[[ Given records open ]]
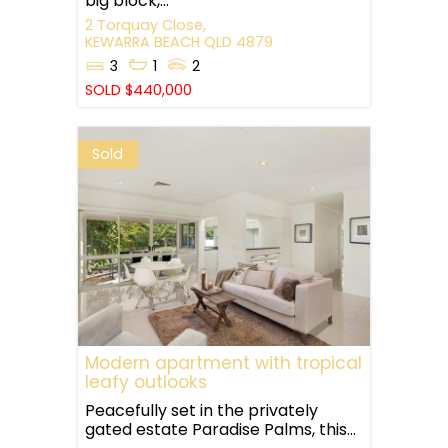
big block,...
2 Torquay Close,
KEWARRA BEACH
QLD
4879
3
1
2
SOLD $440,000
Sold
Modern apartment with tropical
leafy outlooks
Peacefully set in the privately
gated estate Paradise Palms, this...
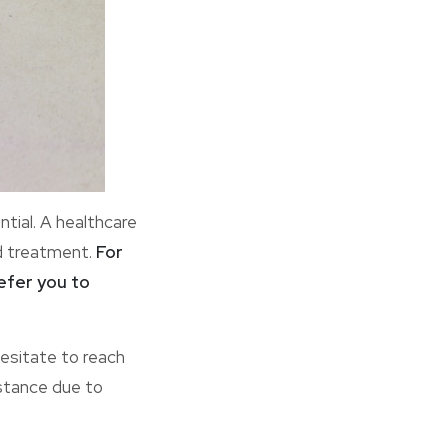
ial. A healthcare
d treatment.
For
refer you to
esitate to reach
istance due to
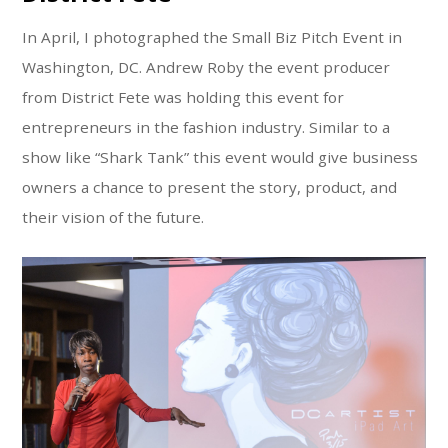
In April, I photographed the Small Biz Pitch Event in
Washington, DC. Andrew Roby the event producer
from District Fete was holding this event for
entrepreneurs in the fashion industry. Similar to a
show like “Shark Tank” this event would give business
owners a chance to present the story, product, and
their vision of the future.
[[ Given records closed ]]
▶ What is needed: Which lines in the data hold the string "this"? Copy each of them.

▶ Your response:
gated estate Paradise Palms, this...
from District Fete was holding this event for
show like “Shark Tank” this event would give business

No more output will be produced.